As the U.S. ambassador to the Dominican Republic, Martin worked ceaselessly to support that country's first democratically elected government. He traveled to the United States to consult with Kennedy in late 1963, but when Kennedy was assassinated in November, he was heartbroken and resigned from government service. Martin returned to journalism with a new appreciation for the rigors of politics, "less zealous about attacking the failings of our public officials and arrogating all virtue to the vigilant press. I found out just how hard it [governing] really is."
Martin reentered politics in 1968 when Robert F. Kennedy entered the race for the Democratic Party presidential nomination. Martin became Kennedy's main adviser in Indiana, a key primary battleground. He also advised the candidate on the nature of his native state, stating, "Indiana is a state suspicious of foreign entanglements, conservative in fiscal matters, and with a strong overlay of Southern segregationist sentiment. Hoosiers are phlegmatic, skeptical, hard to move, with a 'show me' attitude." Kennedy, following Martin's advice to talk conservatively while campaigning in the Hoosier state, won the Democratic primary, giving his campaign momentum heading into the crucial California primary. Martin accompanied to Kennedy to California, where Martin's worst fears of another Kennedy assassination came true when Robert Kennedy was murdered in Los Angeles by Sirhan Sirhan in June 1968. Afterward, Martin campaigned for the Democratic nominee Hubert Humphrey more out of a desire to defeat Republican Richard Nixon than from any faith in the liberalism of Humphrey. After Humphrey's defeat, Martin left politics behind, becoming a professor at the Medill School of Journalism at Northwestern University in Chicago, a position he held for ten years.

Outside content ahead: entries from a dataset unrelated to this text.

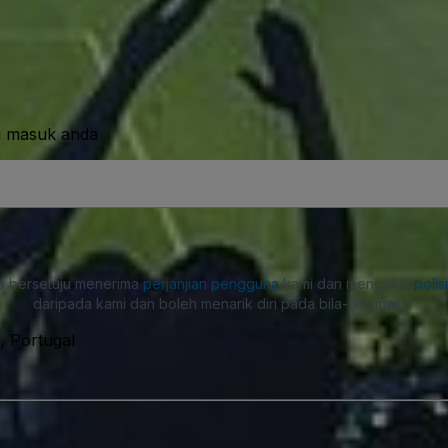
i masuk anda
a bersetuju menerima
perjanjian pengguna
kami dan mengakui
polis
daripada kami dan boleh menarik diri pada bila-bila masa.
, Portugal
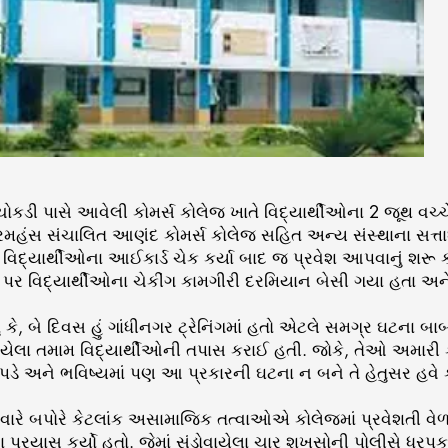
ચોકડી પાસે આવેલી કોમર્સ કોલેજ ખાતે વિદ્યાર્થીઓના 2 જૂથ વચ
ણ પરમહંસ સંચાલિત આણંદ કોમર્સ કોલેજ સહિત અન્ય સંસ્થાના સત્ત
મ વિદ્યાર્થીઓના આઈકાર્ડ ચેક કર્યા બાદ જ પ્રવેશ આપવાનું શરૂ કર
ટ પર વિદ્યાર્થીઓના ચેકીંગ કામગીરી દરમિયાન બેસી ગયા હતા અન
ં કે, બે દિવસ હું ગાંધીનગર ટ્રેનિંગમાં હતો એટલે સમગ્ર ઘટના બ
ડોવાયેલા તમામ વિદ્યાર્થીઓની તપાસ કરાઈ હતી. જોકે, તેઓ અમાર
 પડે અને ભવિષ્યમાં પણ આ પ્રકારની ઘટના ન બને તે હેતુસર હવે ક
ારે બપોરે કેટલાંક અસામાજિક તત્વાઓએ કોલેજમાં પ્રવેશતી વેળા
ા પ્રયાસ કર્યો હતો. જેમાં સંડોવાયેલા ચાર શખસોની પોલીસે ધરપ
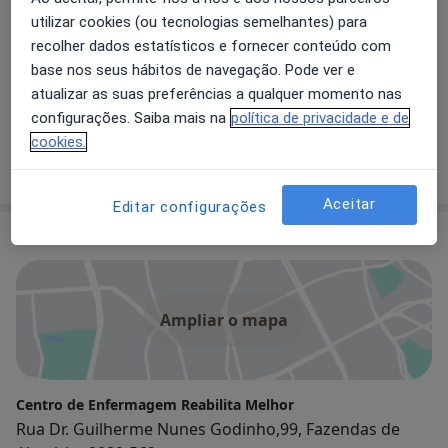
utilizar cookies (ou tecnologias semelhantes) para
Médico de família
recolher dados estatísticos e fornecer conteúdo com
base nos seus hábitos de navegação. Pode ver e
atualizar as suas preferências a qualquer momento nas
Dra. Ermelinda Flauzino
configurações. Saiba mais na
política de privacidade e de
Médico de família
cookies.
Aceitar
Editar configurações
Consultório
Ampliar o mapa
Centro de Enfermagem Reabilita Melhor
Rua Dr. Guilherme Nunes Godinho,99, Fazendas de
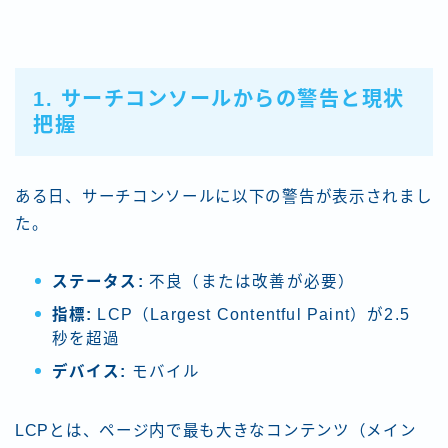
1. サーチコンソールからの警告と現状
把握
ある日、サーチコンソールに以下の警告が表示されまし
た。
ステータス:
不良（または改善が必要）
指標:
LCP（Largest Contentful Paint）が2.5
秒を超過
デバイス:
モバイル
LCPとは、ページ内で最も大きなコンテンツ（メイン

After Martin left politics for academia, he attempted to dissuade his students from the "new journalism" practiced by Tom Wolfe, Norman Mailer, and Hunter Thompson, decrying what he perceived as the growing inability to write simple, proper sentences and these writers' invention of characters and situations in the name of dramatic license. Despite his seemingly old-fashioned views, the Medill School created the John Bartlow Martin Award for Public Interest Magazine Journalism to honor his work. Martin's admiration for Stevenson led him in the 1970s to write a two-volume biography of the Illinois statesman. Martin also wrote a record of his service in the Dominican Republic and a memoir, It Seems Like Only Yesterday. He died of throat cancer and is buried in his beloved Upper Michigan.

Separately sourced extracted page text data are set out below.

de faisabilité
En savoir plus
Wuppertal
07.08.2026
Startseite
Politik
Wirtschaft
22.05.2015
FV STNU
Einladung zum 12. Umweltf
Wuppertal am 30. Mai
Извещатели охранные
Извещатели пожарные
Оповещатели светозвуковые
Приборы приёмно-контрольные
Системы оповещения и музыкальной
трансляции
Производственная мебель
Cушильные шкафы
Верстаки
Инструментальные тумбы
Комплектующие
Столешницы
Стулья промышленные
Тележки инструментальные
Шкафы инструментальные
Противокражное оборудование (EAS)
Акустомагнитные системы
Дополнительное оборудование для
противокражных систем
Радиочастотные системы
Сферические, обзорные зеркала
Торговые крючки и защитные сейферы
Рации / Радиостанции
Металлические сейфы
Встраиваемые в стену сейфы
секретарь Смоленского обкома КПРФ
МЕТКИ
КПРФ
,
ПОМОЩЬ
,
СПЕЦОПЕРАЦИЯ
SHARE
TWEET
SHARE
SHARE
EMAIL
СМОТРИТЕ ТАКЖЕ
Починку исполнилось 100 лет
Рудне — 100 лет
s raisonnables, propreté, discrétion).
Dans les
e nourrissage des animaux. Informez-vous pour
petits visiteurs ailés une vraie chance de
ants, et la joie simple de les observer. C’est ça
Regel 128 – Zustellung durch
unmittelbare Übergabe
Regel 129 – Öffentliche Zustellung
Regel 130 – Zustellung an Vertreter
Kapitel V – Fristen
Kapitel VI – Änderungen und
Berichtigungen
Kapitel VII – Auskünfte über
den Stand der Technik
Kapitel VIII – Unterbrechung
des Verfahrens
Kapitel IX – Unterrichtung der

Martin's papers are in the Manuscript Division of the Library of Congress. A special collection relating to Adlai Stevenson is in the Seeley G. Mudd Library at Princeton University. Martin's memoir is It Seems Like Only Yesterday: Memoirs of Writing, Presidential Politics, and the Diplomatic Life (1986). Obituaries are in the Chicago Tribune and the New York Times (both 5 Jan. 1987).